> [REQUIRED WORK]:
Copy everything in the listing below word for word, apart from any images.

> [DATA SEGMENT]:
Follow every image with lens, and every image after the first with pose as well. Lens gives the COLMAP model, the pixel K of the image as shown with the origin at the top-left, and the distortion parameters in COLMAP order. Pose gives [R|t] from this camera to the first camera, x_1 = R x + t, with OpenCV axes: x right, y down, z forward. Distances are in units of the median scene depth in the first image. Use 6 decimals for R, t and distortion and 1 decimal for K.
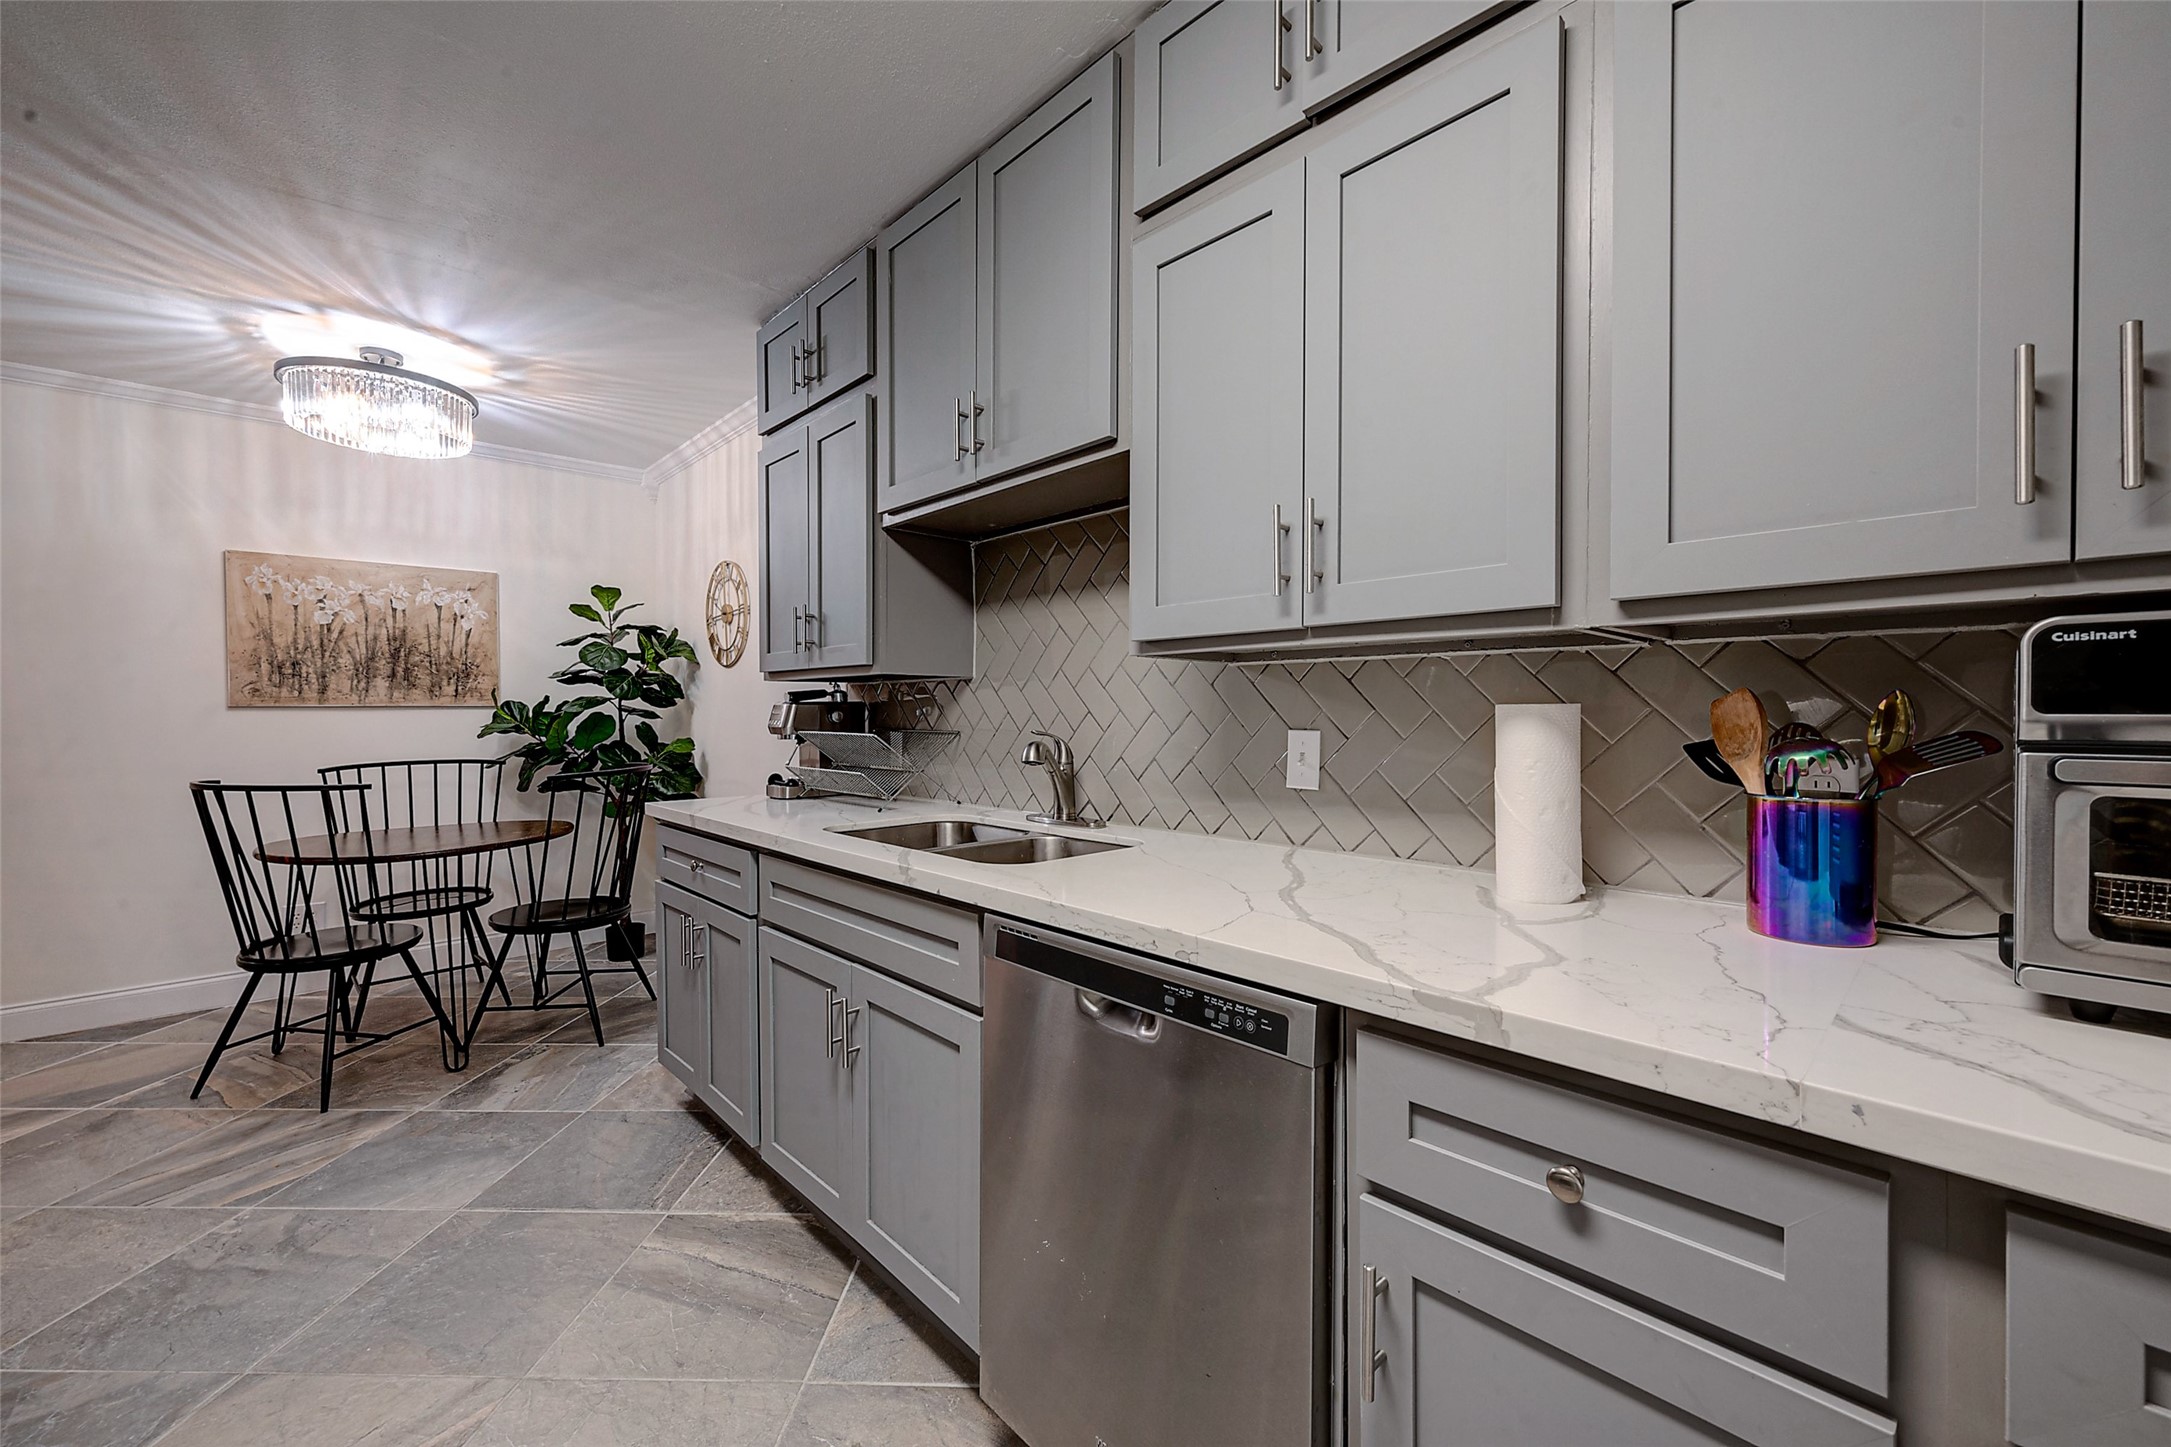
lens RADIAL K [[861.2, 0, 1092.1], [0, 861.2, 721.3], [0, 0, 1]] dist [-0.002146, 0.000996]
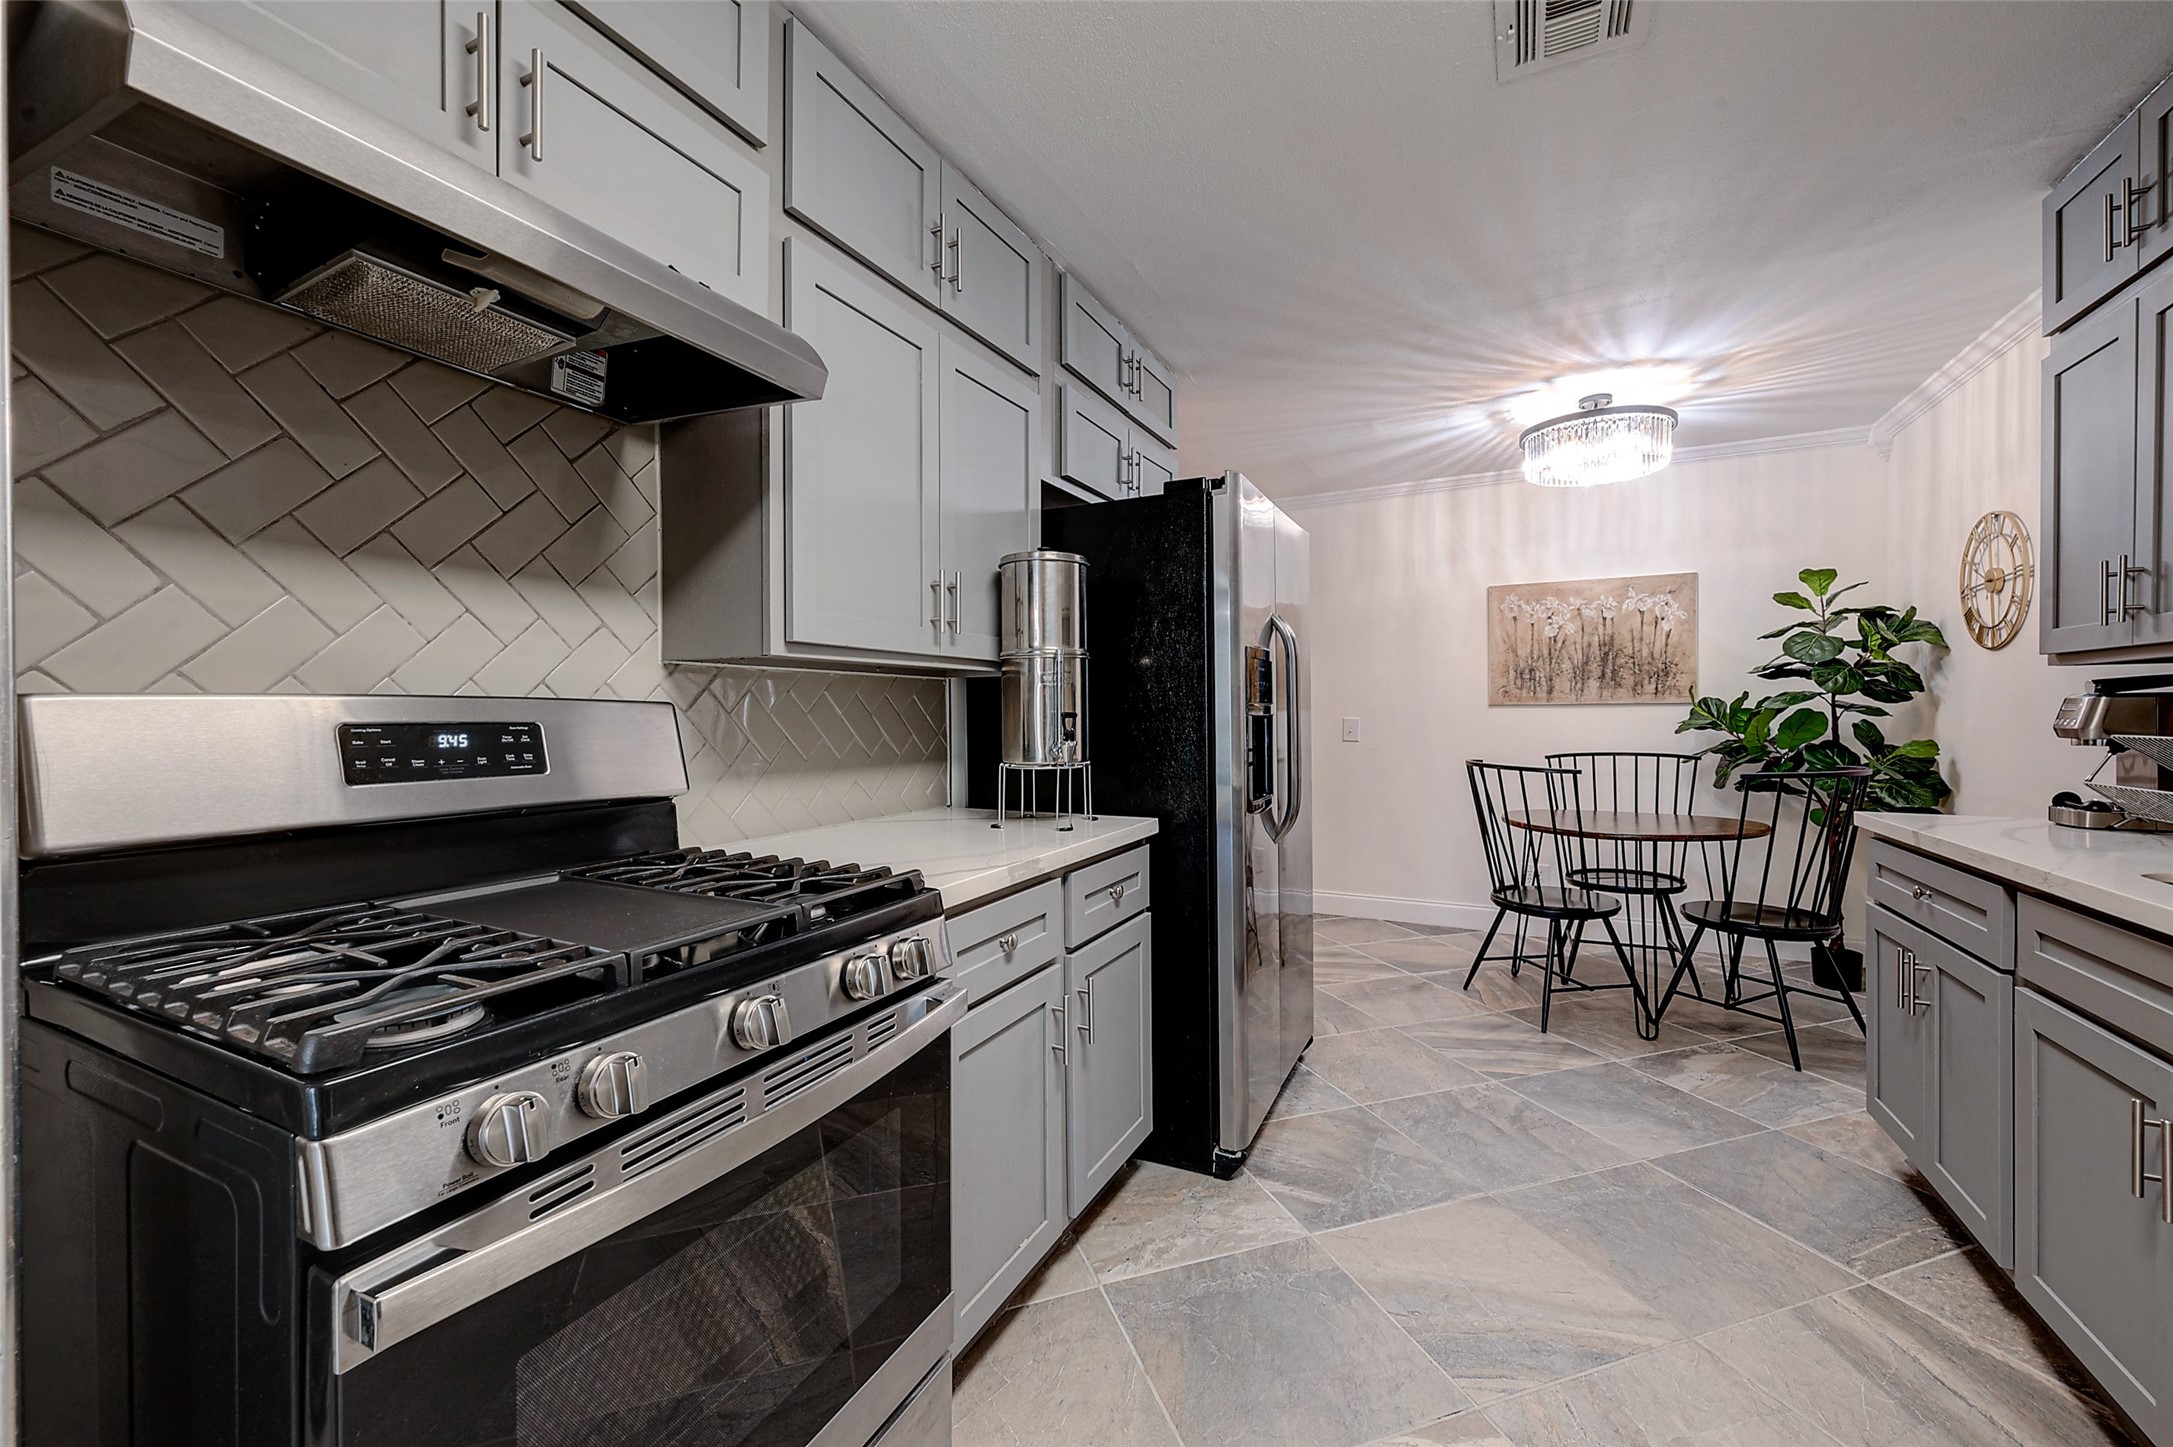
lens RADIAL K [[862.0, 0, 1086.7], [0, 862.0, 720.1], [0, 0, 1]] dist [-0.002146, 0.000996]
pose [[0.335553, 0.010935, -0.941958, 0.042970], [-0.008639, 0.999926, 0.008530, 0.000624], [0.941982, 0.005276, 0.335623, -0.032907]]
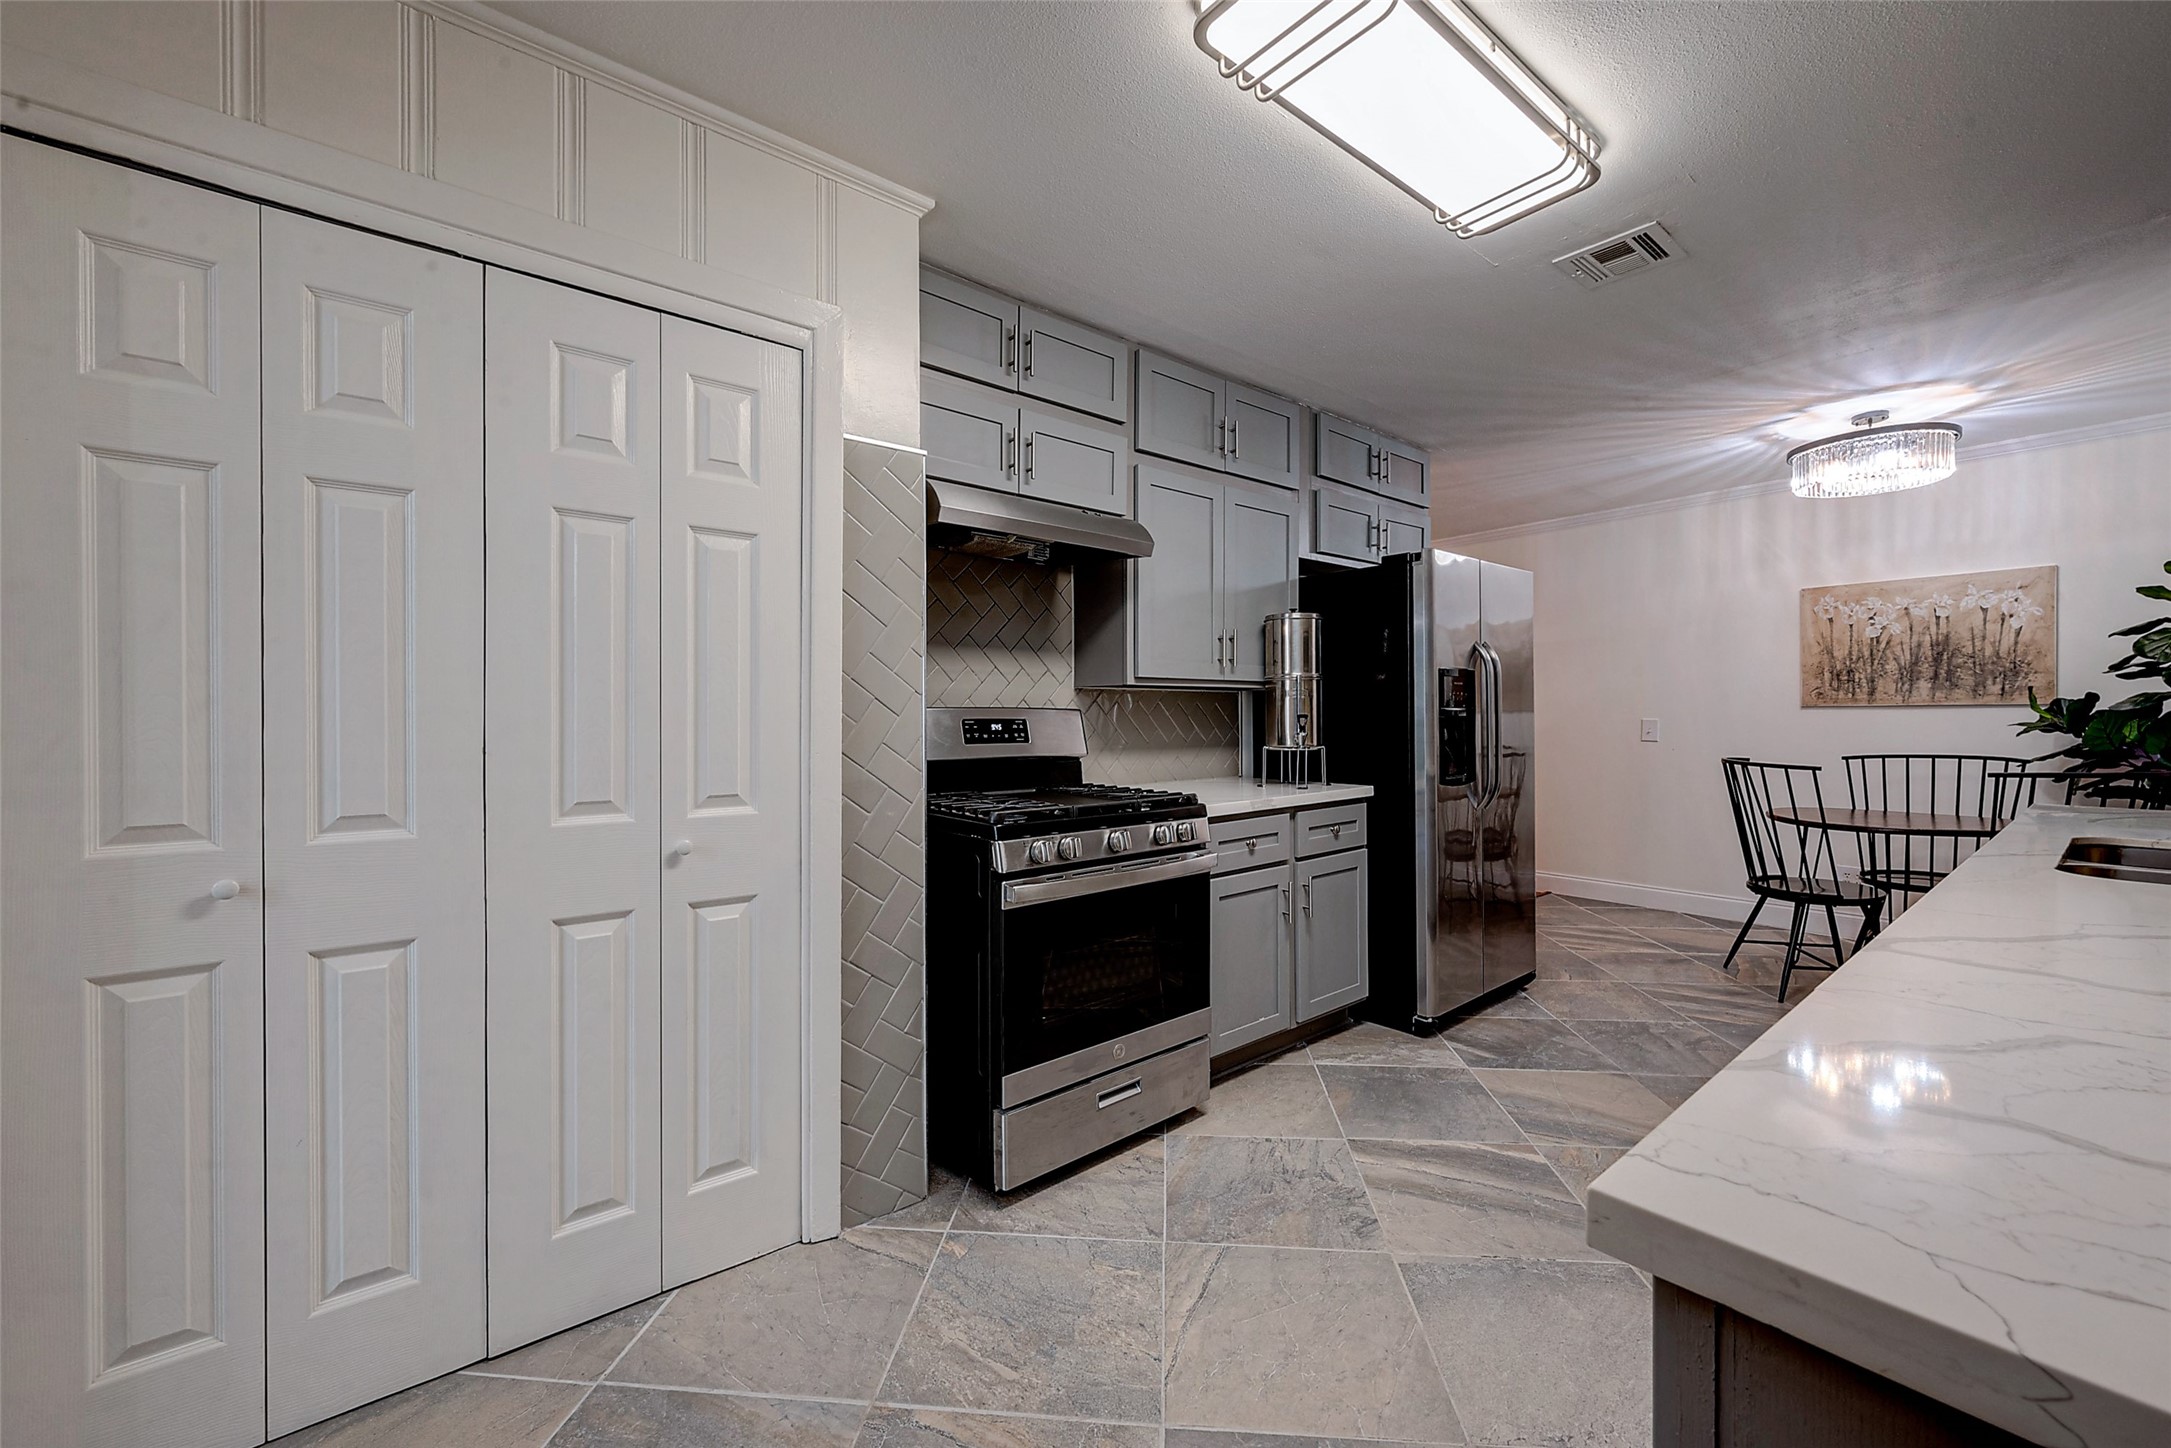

> [WRITTEN RESPONSE]:
Follow every image with lens, and every image after the first with pose as well. Lens gives the COLMAP model, the pixel K of the image as shown with the origin at the top-left, and the distortion parameters in COLMAP order. Pose gives [R|t] from this camera to the first camera, x_1 = R x + t, with OpenCV axes: x right, y down, z forward. Distances are in units of the median scene depth in the first image. Use 6 decimals for R, t and distortion and 1 decimal for K.
lens RADIAL K [[861.2, 0, 1092.1], [0, 861.2, 721.3], [0, 0, 1]] dist [-0.002146, 0.000996]
lens RADIAL K [[862.0, 0, 1086.7], [0, 862.0, 720.1], [0, 0, 1]] dist [-0.002146, 0.000996]
pose [[0.335553, 0.010935, -0.941958, 0.042970], [-0.008639, 0.999926, 0.008530, 0.000624], [0.941982, 0.005276, 0.335623, -0.032907]]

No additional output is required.